Mixed media artist specializing in spray paint art. Murfreeboro, Tn.
Ryan Frizzell, a.k.a. The Rhinovirus, has been infectiously spreading his many forms of creativity throughout the Murfreesboro art and music scene for years. Working in graffiti, 3D photography and music, it’s a destiny that has been infused into him since birth: “As far back as I can remember, I have had a love for art and music. I’ve always made a place for art.”
Growing up, he was inspired by a little bit of everything, including cartoons, stories, songs, bands and comic books. He was also exposed to a variety of artists who made him who he is today, beginning with his family of creatives: his great-grandmother was a painter, art teacher and the pianist of her church. His father had a memorabilia and collectibles shop, which meant Ryan ended up with tons of comics and sports cards.
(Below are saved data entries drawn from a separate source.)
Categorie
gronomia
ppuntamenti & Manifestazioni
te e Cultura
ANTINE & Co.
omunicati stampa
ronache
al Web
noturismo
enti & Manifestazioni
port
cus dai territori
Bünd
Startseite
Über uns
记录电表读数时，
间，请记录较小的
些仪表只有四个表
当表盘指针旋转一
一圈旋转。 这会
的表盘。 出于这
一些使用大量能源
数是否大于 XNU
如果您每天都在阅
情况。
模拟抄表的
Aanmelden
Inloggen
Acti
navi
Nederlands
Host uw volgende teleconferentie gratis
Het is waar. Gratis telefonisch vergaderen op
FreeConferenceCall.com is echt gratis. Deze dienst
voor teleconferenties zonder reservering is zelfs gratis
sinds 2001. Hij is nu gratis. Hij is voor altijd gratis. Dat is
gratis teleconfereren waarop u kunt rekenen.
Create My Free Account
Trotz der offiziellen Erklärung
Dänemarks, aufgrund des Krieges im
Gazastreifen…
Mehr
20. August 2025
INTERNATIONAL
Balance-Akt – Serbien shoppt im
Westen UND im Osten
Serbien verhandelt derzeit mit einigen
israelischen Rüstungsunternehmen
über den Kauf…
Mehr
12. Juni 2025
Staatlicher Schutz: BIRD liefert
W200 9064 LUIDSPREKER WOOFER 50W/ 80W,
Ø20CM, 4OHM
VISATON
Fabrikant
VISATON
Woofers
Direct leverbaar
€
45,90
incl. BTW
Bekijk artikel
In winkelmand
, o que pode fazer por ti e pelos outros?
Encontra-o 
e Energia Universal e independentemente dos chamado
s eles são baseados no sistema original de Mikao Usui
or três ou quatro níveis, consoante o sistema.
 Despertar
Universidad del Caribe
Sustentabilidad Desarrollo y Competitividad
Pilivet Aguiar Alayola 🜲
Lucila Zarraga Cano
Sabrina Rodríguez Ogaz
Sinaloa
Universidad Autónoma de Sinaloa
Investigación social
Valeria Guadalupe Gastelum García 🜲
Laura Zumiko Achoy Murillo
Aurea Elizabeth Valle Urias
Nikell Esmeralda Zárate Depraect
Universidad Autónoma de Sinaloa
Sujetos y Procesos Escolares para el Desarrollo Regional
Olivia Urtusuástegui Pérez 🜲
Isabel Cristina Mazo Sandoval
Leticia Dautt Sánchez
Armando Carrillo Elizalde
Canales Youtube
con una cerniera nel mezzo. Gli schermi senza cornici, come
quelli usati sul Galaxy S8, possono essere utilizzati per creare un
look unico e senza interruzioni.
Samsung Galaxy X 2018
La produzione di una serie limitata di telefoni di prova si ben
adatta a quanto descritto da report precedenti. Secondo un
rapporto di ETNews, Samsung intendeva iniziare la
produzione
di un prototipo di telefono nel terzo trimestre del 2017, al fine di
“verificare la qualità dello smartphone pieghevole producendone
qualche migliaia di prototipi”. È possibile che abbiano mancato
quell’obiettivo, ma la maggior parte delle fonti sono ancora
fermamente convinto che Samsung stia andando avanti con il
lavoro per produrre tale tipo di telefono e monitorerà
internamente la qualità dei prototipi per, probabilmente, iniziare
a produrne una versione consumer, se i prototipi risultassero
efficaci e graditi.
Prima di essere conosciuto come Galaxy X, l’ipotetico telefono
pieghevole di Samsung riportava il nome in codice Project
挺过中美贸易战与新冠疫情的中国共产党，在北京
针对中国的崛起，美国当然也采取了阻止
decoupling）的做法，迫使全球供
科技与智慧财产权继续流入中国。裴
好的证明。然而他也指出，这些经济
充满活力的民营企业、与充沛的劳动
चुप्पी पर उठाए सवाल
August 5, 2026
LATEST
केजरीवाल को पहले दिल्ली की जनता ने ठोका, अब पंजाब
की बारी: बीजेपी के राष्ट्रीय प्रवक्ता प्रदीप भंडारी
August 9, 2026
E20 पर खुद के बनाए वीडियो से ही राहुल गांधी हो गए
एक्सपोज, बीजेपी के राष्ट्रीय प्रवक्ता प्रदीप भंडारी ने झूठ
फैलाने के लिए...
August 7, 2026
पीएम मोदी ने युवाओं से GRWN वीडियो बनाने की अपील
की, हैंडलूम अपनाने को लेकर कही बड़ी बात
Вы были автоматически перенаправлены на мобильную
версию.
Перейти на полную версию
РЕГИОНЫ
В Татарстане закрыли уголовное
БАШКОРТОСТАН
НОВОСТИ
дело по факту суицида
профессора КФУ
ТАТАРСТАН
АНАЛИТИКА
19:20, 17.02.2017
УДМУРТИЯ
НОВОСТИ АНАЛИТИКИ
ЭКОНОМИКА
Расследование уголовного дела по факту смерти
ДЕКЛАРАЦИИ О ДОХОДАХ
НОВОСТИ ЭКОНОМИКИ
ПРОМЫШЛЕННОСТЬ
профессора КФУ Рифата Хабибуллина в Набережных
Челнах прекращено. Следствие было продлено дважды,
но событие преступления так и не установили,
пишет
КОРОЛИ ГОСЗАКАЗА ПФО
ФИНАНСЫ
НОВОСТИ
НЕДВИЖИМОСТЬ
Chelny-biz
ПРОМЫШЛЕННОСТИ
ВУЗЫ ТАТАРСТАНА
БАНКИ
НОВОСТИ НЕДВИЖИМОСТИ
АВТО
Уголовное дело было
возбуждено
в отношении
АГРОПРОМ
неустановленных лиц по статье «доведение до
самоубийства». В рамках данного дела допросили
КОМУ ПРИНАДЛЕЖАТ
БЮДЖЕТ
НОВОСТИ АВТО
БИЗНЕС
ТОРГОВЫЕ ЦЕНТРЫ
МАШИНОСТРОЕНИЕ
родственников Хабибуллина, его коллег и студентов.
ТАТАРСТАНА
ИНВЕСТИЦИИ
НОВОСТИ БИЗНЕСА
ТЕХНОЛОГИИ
As for his beginnings as a visual artist, Ryan was always drawing on anything he could in school, but it was taken to a new level the day published cartoonist Tim Oliphant paid Ryan’s art class a visit. “He showed our class some basics, and helped us come up with some character ideas. I’m almost certain that is the day I decided I wanted to become an artist. Some of those characters I still sketch out to see if I still remember how.”
Shortly after that he was introduced to photographer Pinky Bass, who taught him and his classmates how to construct their own pinhole camera. Ryan recalls “Pinky’s Portable Pop-up Pinhole Camera and Darkroom” as one of the most unique creations he has ever seen, making him a fan of in-camera effects such as layering images by double-exposing photos, making shutter speed adjustments, adding filtrations and creating lens flares.
Ryan, DJ Orig, and other art friends got involved with the Bedford County Arts council through his high school art teachers. They helped to restore the old Fly Sewing Co. building in Shelbyville, where his great-grandmother and his mother had both worked together in the ’70s. After helping with the renovations, they were allowed to paint murals on the interior walls, providing him with a legal outlet for his newly refined graffiti skills. It is now called the Fly Center for the Arts (204 S. Main St. in Shelbyville), and contains the Bedford County art gallery, history museum, banquet hall and theater.